Control method 2 (Fig. 1 ) gave the user good control over the four arm movements. There are, however, two drawbacks with this system.
Quite a high EMG-level is required for operating the elbow of the prosthesis. If elbow movements are frequently needed, the repetitive strong contractions of the control muscle will cause muscle fatigue.
Furthermore, while the hand is being used the patient will sometimes find it difficult to keep the EMG-level constantly within the actual interval.
Neither of these two drawbacks is present in the rate-detection method (Fig. 2 ). For that reason, after about 6 months of experience with the patient using control method 2, it was then changed to control method 3. The electronics were redesigned to function according to this method and the procedure of testing, training and constructing was repeated.

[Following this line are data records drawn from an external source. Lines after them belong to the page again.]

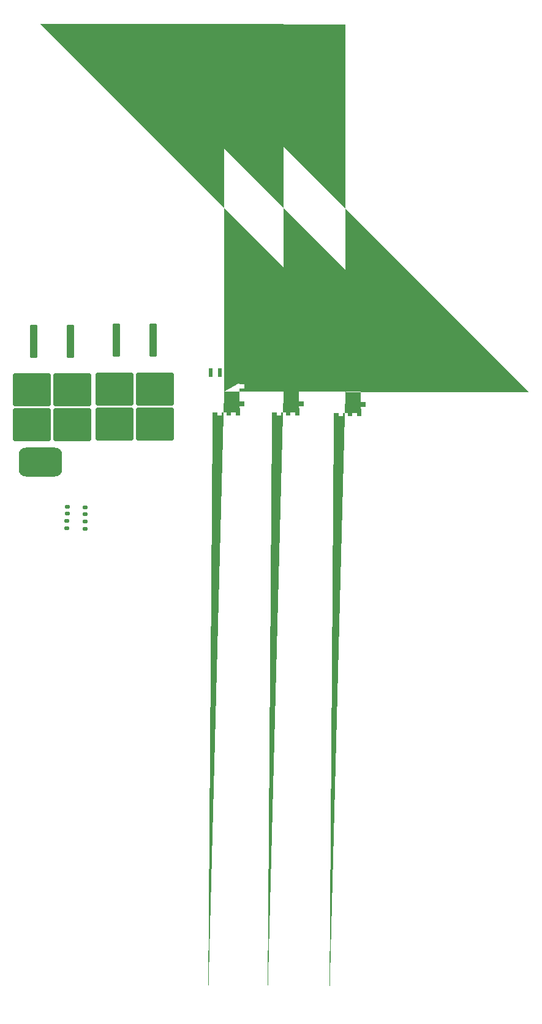
<source format=gbr>
%TF.GenerationSoftware,KiCad,Pcbnew,8.0.0*%
%TF.CreationDate,2024-03-24T11:48:13-04:00*%
%TF.ProjectId,coil-driver,636f696c-2d64-4726-9976-65722e6b6963,rev?*%
%TF.SameCoordinates,Original*%
%TF.FileFunction,Paste,Bot*%
%TF.FilePolarity,Positive*%
%FSLAX46Y46*%
G04 Gerber Fmt 4.6, Leading zero omitted, Abs format (unit mm)*
G04 Created by KiCad (PCBNEW 8.0.0) date 2024-03-24 11:48:13*
%MOMM*%
%LPD*%
G01*
G04 APERTURE LIST*
G04 Aperture macros list*
%AMRoundRect*
0 Rectangle with rounded corners*
0 $1 Rounding radius*
0 $2 $3 $4 $5 $6 $7 $8 $9 X,Y pos of 4 corners*
0 Add a 4 corners polygon primitive as box body*
4,1,4,$2,$3,$4,$5,$6,$7,$8,$9,$2,$3,0*
0 Add four circle primitives for the rounded corners*
1,1,$1+$1,$2,$3*
1,1,$1+$1,$4,$5*
1,1,$1+$1,$6,$7*
1,1,$1+$1,$8,$9*
0 Add four rect primitives between the rounded corners*
20,1,$1+$1,$2,$3,$4,$5,0*
20,1,$1+$1,$4,$5,$6,$7,0*
20,1,$1+$1,$6,$7,$8,$9,0*
20,1,$1+$1,$8,$9,$2,$3,0*%
%AMFreePoly0*
4,1,77,2.150354,1.215354,2.150500,1.215000,2.150500,1.035500,2.805000,1.035500,2.805354,1.035354,2.805500,1.035000,2.805500,0.435000,2.805354,0.434646,2.805000,0.434500,2.150500,0.434500,2.150500,-1.389500,2.805000,-1.389500,2.805354,-1.389646,2.805500,-1.390000,2.805500,-1.990000,2.805354,-1.990354,2.805000,-1.990500,2.150500,-1.990500,2.150500,-2.284500,2.210000,-2.284500,
2.210354,-2.284646,2.210500,-2.285000,2.210500,-3.305000,2.210354,-3.305354,2.210000,-3.305500,1.600000,-3.305500,1.599646,-3.305354,1.599500,-3.305000,1.599500,-2.885500,0.940500,-2.885500,0.940500,-3.305000,0.940354,-3.305354,0.940000,-3.305500,0.330000,-3.305500,0.329646,-3.305354,0.329500,-3.305000,0.329500,-2.885500,-0.329500,-2.885500,-0.329500,-3.305000,-0.329646,-3.305354,
-0.330000,-3.305500,-0.940000,-3.305500,-0.940354,-3.305354,-0.940500,-3.305000,-0.940500,-2.885500,-1.599500,-2.885500,-1.599500,-3.305000,-1.599646,-3.305354,-1.600000,-3.305500,-2.210000,-3.305500,-2.210354,-3.305354,-2.210500,-3.305000,-2.210500,-2.285000,-2.210354,-2.284646,-2.210000,-2.284500,-2.150500,-2.284500,-2.150500,-1.990500,-2.805000,-1.990500,-2.805354,-1.990354,-2.805500,-1.990000,
-2.805500,-1.390000,-2.805354,-1.389646,-2.805000,-1.389500,-2.150500,-1.389500,-2.150500,0.434500,-2.805000,0.434500,-2.805354,0.434646,-2.805500,0.435000,-2.805500,1.035000,-2.805354,1.035354,-2.805000,1.035500,-2.150500,1.035500,-2.150500,1.215000,-2.150354,1.215354,-2.150000,1.215500,2.150000,1.215500,2.150354,1.215354,2.150354,1.215354,$1*%
G04 Aperture macros list end*
%ADD10RoundRect,0.250000X-2.375000X2.025000X-2.375000X-2.025000X2.375000X-2.025000X2.375000X2.025000X0*%
%ADD11RoundRect,0.275000X-0.275000X2.025000X-0.275000X-2.025000X0.275000X-2.025000X0.275000X2.025000X0*%
%ADD12RoundRect,0.250000X0.450000X-0.350000X0.450000X0.350000X-0.450000X0.350000X-0.450000X-0.350000X0*%
%ADD13RoundRect,0.147500X-0.172500X0.147500X-0.172500X-0.147500X0.172500X-0.147500X0.172500X0.147500X0*%
%ADD14RoundRect,0.135000X0.185000X-0.135000X0.185000X0.135000X-0.185000X0.135000X-0.185000X-0.135000X0*%
%ADD15R,0.610000X1.270000*%
%ADD16FreePoly0,0.000000*%
%ADD17RoundRect,1.000000X2.000000X1.000000X-2.000000X1.000000X-2.000000X-1.000000X2.000000X-1.000000X0*%
G04 APERTURE END LIST*
D10*
%TO.C,D4*%
X116250000Y-117600000D03*
X110700000Y-117600000D03*
X116250000Y-122450000D03*
X110700000Y-122450000D03*
D11*
X110935000Y-110875000D03*
X116015000Y-110875000D03*
%TD*%
D12*
%TO.C,R8*%
X146700000Y-117300000D03*
X146700000Y-115300000D03*
%TD*%
D13*
%TO.C,D5*%
X106600000Y-133915000D03*
X106600000Y-134885000D03*
%TD*%
D14*
%TO.C,R11*%
X106600000Y-136910000D03*
X106600000Y-135890000D03*
%TD*%
D15*
%TO.C,Q3*%
X123950000Y-115300000D03*
X125220000Y-115300000D03*
X126490000Y-115300000D03*
X127760000Y-115300000D03*
D16*
X125855000Y-117970000D03*
%TD*%
D13*
%TO.C,D6*%
X104117500Y-133832500D03*
X104117500Y-134802500D03*
%TD*%
D10*
%TO.C,D3*%
X104800000Y-117700000D03*
X99250000Y-117700000D03*
X104800000Y-122550000D03*
X99250000Y-122550000D03*
D11*
X99485000Y-110975000D03*
X104565000Y-110975000D03*
%TD*%
D12*
%TO.C,R10*%
X129950000Y-117300000D03*
X129950000Y-115300000D03*
%TD*%
D17*
%TO.C,J1*%
X100400000Y-127700000D03*
%TD*%
D12*
%TO.C,R9*%
X138400000Y-117200000D03*
X138400000Y-115200000D03*
%TD*%
D14*
%TO.C,R12*%
X104100000Y-136810000D03*
X104100000Y-135790000D03*
%TD*%
D15*
%TO.C,Q1*%
X132140000Y-115300000D03*
X133410000Y-115300000D03*
X134680000Y-115300000D03*
X135950000Y-115300000D03*
D16*
X134045000Y-117970000D03*
%TD*%
D15*
%TO.C,Q2*%
X140695000Y-115330000D03*
X141965000Y-115330000D03*
X143235000Y-115330000D03*
X144505000Y-115330000D03*
D16*
X142600000Y-118000000D03*
%TD*%
M02*

</source>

The anticipated improvements with this method turned out to be true. The system worked well and has now been in daily use by the patient for the last 2 years.
The miniaturized control circuitry for method 3 is shown in Fig. 4 (top). The bottom picture shows the electronics mounted inside the forearm of the prosthesis. The assembled prosthesis showing the holders for the rechargeable batteries is illustrated in Fig. 5 (left). Fig. 5 (right) shows the patient wearing the complete prosthesis.
The control system has been completed by a circuit that makes it impossible to perform more than one movement at a time; this is helpful to avoid unwanted movements.
When the two control systems were compared after each had been used for 6 months, test results and the opinion of the patient indicated that method 3 was the best. This method, was therefore adopted, the observation time of which now exceeds 2 years.
Improvements concerning the socket design have been made, the batteries have been moved to the forearm socket and some modifications regarding the electrode design have been worked out.
A new and more advanced control system for the hand/elbow prosthesis is now being prepared, according to a principle described by Philipson et al. (1981).
A myoelectric arm prosthesis containing externally powered hand and elbow has been controlled by two muscles only. Two different control methods have been tested, both in a laboratory setup and in clinical use by a 9 year old girl. The device has been functioning very well, with only a couple of minor breakdowns. It has been well accepted by the user. The control method that classifies the instantaneous EMG-level into three groups was useful, but in our opinion the method which is sensitive to the initial EMG-level rate is even better. The latter method therefore has been used in the actual patient during the greater part of the observation time which now exceeds 2 1/2 years.